───── DATASET RECORDS
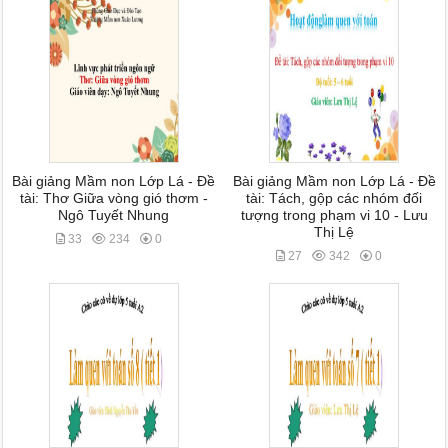
Bài giảng Mầm non Lớp Lá - Đề
Bài giảng Mầm non Lớp Lá - Đề
tài: Thơ Giữa vòng gió thơm -
tài: Tách, gộp các nhóm đối
Ngô Tuyết Nhung
tượng trong phạm vi 10 - Lưu
Thị Lệ
33
234
0
27
342
0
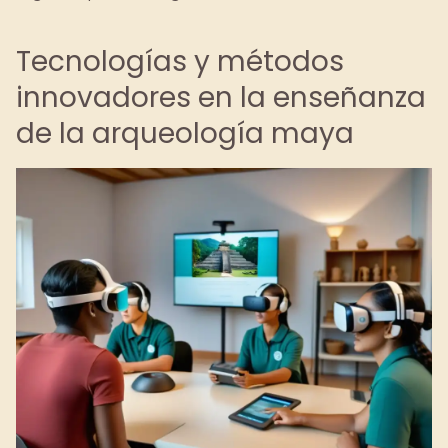
Tecnologías y métodos
innovadores en la enseñanza
de la arqueología maya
──────────
Reproduce the text of every item above, line for line and unchanged, leaving out the pictures.

_EXERCISE RESULT_
Bài giảng Mầm non Lớp Lá - Đề
Bài giảng Mầm non Lớp Lá - Đề
tài: Thơ Giữa vòng gió thơm -
tài: Tách, gộp các nhóm đối
Ngô Tuyết Nhung
tượng trong phạm vi 10 - Lưu
Thị Lệ
33
234
0
27
342
0
Tecnologías y métodos
innovadores en la enseñanza
de la arqueología maya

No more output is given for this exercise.